As Durkheim remarks, ‘religion is something eminently social’ (2001, p. 11). Consequently, talk of individual religiosity in isolation from the other dimensions which inform it can only ever be regarded as an abstraction by which religion’s subjective sphere is artificially isolated (‘bracketed’) for the purposes of analytical clarity. In actuality, an individual’s religious beliefs (along with the values and practices they inform and are informed by) are held, affirmed, challenged or modified relative to ongoing association with other human beings. From the formal interactions of religious ritual to informal encounters with friends and family (religious or otherwise), individual religiosity is informed by and expressed through associational activity. At the same time, associational modes of religious expression do not occur at random.
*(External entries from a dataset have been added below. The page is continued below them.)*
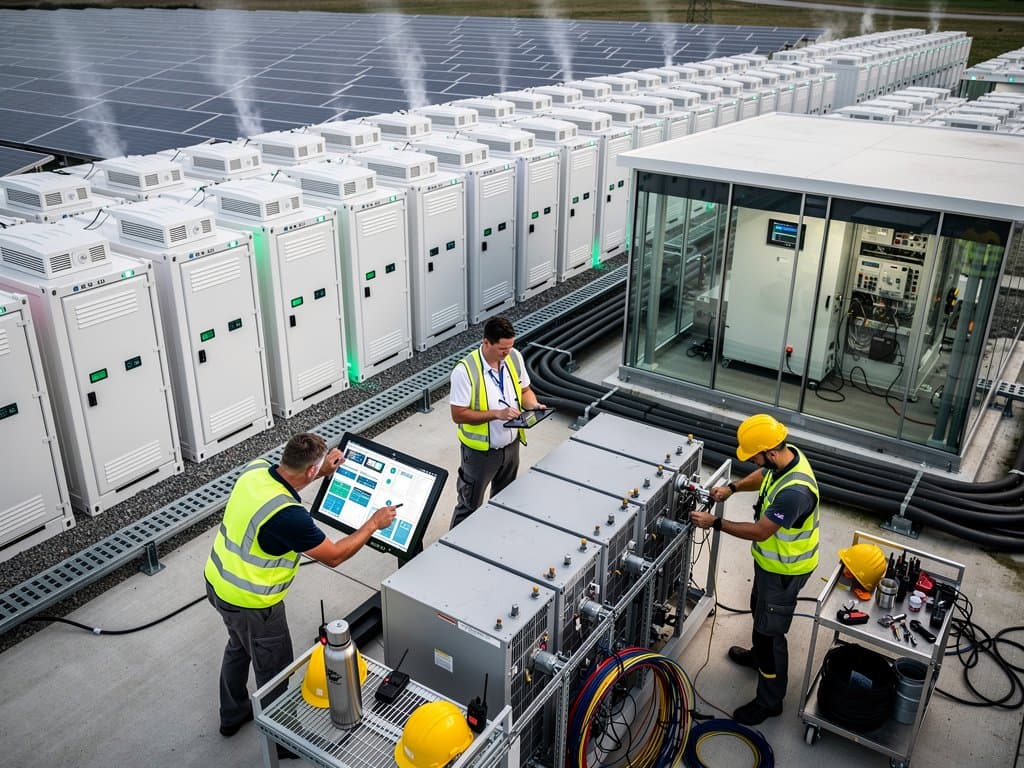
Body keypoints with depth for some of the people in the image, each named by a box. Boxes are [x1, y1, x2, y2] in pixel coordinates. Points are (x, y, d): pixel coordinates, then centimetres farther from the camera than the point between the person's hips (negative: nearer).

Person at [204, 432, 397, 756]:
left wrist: (322, 471, 11)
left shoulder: (255, 469, -13)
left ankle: (232, 714, 54)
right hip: (250, 603, -8)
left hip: (217, 581, 8)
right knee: (274, 672, 14)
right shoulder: (288, 515, -35)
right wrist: (374, 523, -10)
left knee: (238, 646, 32)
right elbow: (334, 556, -21)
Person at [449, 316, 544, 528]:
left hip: (511, 445, 6)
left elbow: (524, 390, 7)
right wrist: (497, 414, -30)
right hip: (480, 451, -6)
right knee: (470, 506, 11)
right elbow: (458, 415, -23)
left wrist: (533, 405, -14)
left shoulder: (514, 357, -9)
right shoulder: (465, 370, -26)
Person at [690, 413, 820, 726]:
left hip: (784, 569, -10)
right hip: (772, 559, 10)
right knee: (759, 609, 31)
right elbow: (763, 475, 13)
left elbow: (759, 532, -31)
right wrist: (733, 487, -1)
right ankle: (759, 655, 58)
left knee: (769, 630, 7)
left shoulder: (794, 491, -41)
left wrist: (715, 523, -22)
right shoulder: (785, 456, -12)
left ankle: (769, 701, 26)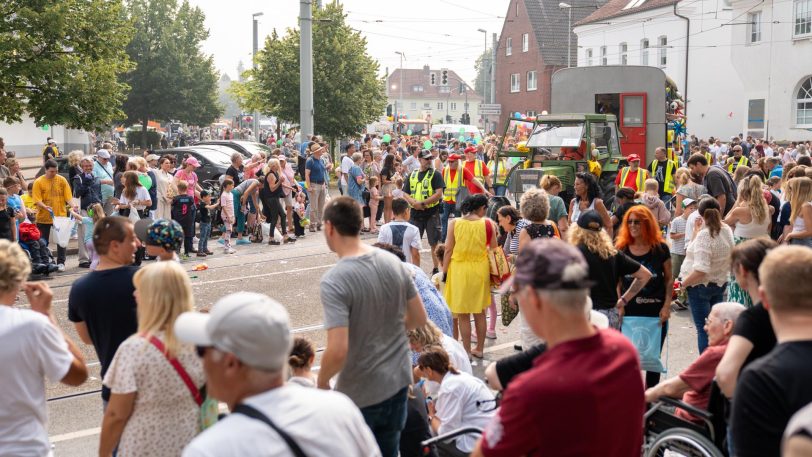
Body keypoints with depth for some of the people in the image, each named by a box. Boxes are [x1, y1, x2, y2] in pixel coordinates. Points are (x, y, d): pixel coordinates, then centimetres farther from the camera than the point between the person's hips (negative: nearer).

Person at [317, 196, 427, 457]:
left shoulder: (334, 281, -24)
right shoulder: (393, 262, -4)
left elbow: (337, 351, -28)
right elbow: (419, 319, 5)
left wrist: (322, 381, -9)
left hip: (361, 394, -6)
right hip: (398, 381, 6)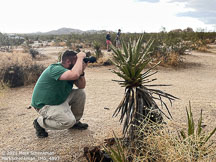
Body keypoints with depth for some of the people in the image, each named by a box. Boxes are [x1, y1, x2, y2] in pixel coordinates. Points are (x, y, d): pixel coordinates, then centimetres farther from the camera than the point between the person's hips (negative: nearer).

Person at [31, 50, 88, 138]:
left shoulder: (69, 69, 2)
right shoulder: (55, 69, -28)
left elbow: (81, 86, 3)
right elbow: (74, 75, -47)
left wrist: (82, 71, -13)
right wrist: (80, 57, -32)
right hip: (45, 104, -9)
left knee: (80, 93, -2)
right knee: (69, 121, -25)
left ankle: (75, 122, 14)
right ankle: (40, 122, -2)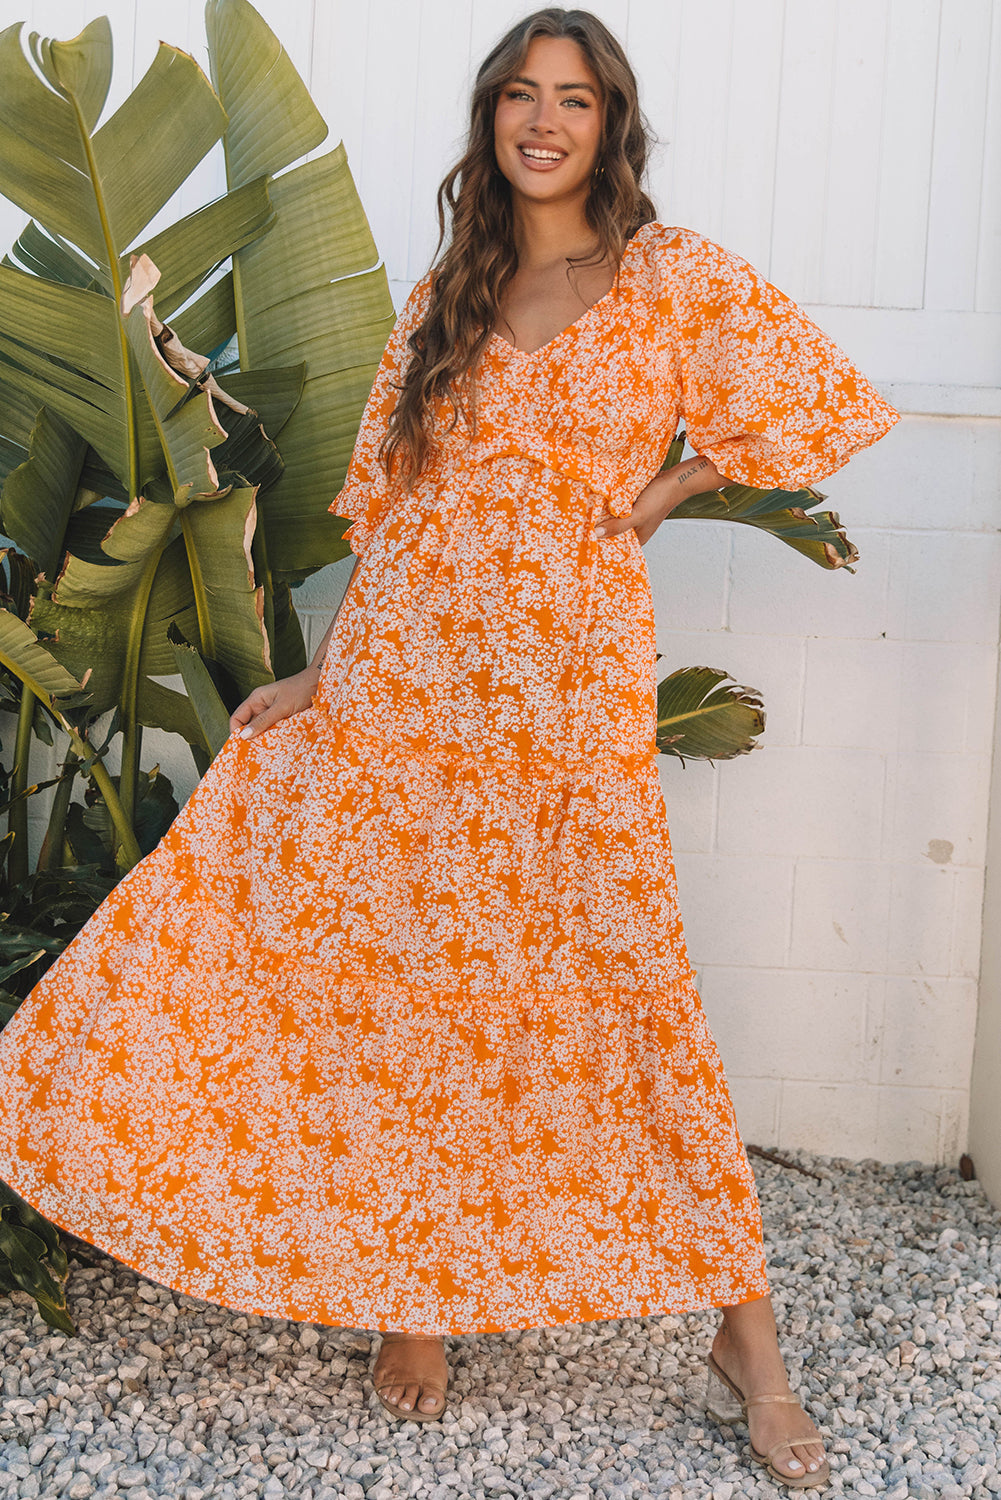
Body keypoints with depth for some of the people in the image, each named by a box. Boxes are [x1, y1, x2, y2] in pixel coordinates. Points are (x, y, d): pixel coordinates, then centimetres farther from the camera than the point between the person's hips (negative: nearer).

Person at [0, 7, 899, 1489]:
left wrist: (667, 487, 0)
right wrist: (329, 671, 3)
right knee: (386, 973, 1)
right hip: (400, 684, 3)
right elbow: (392, 507, 11)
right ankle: (409, 1286, 20)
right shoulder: (444, 296, 12)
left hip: (564, 691, -3)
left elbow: (827, 409, 5)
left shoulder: (675, 278, 3)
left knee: (621, 984, 0)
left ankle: (746, 1333, 13)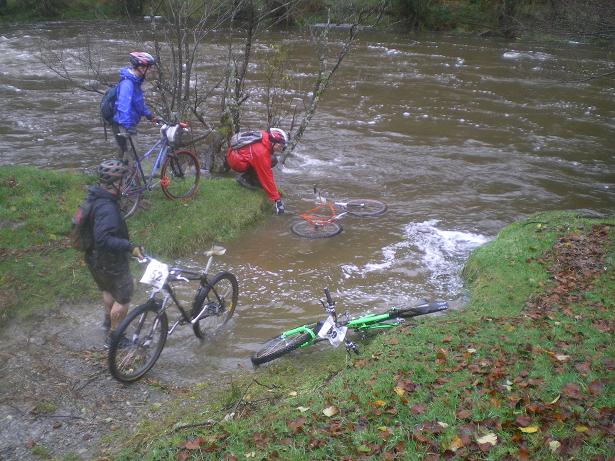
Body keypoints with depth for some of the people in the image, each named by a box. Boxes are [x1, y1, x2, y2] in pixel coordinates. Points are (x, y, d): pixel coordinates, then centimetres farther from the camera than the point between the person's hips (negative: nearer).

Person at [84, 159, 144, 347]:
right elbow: (103, 239, -41)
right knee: (124, 297, 9)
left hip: (95, 258, 10)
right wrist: (129, 246, -44)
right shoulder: (107, 208, -33)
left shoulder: (94, 196, -2)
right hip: (110, 263, -9)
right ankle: (113, 336, 21)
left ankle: (108, 321, 53)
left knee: (108, 290, 31)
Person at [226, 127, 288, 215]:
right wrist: (277, 199, -22)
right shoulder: (261, 152, -30)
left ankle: (251, 176, 5)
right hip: (237, 162, -9)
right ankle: (245, 178, -10)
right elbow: (267, 178, -27)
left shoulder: (265, 138, -7)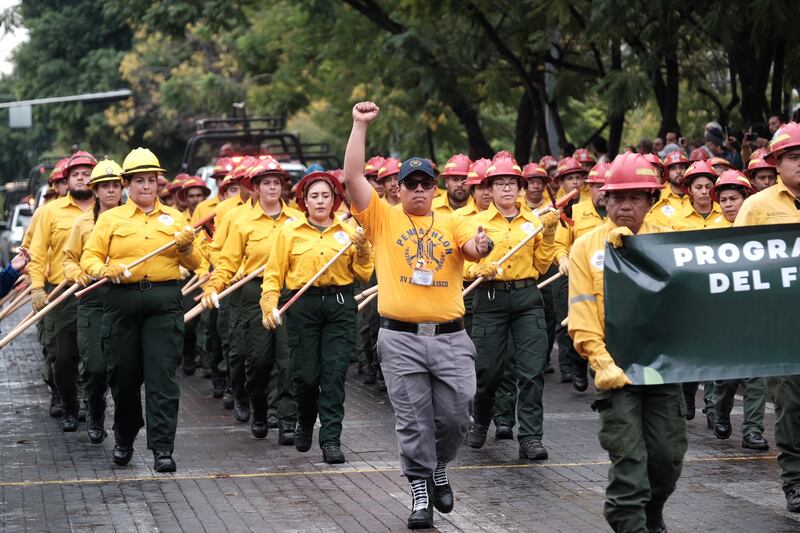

The religious interaction of individuals, objects and events occurs at set times, with specific formats in given places because it is orchestrated by a particular constellation of organizational processes, ideational dynamics and social forces. Compare and contrast, for example, the Shabbat service of a Hasidic synagogue with that of a Liberal Jewish community. In each case, the physical use of sacred space, the oral and literary contents of the liturgical act and the distribution of ritual responsibilities will be different because they reflect varying institutional contexts and divergent theological construals – not least those treating the respective relations both of tradition and modernity and of men and women.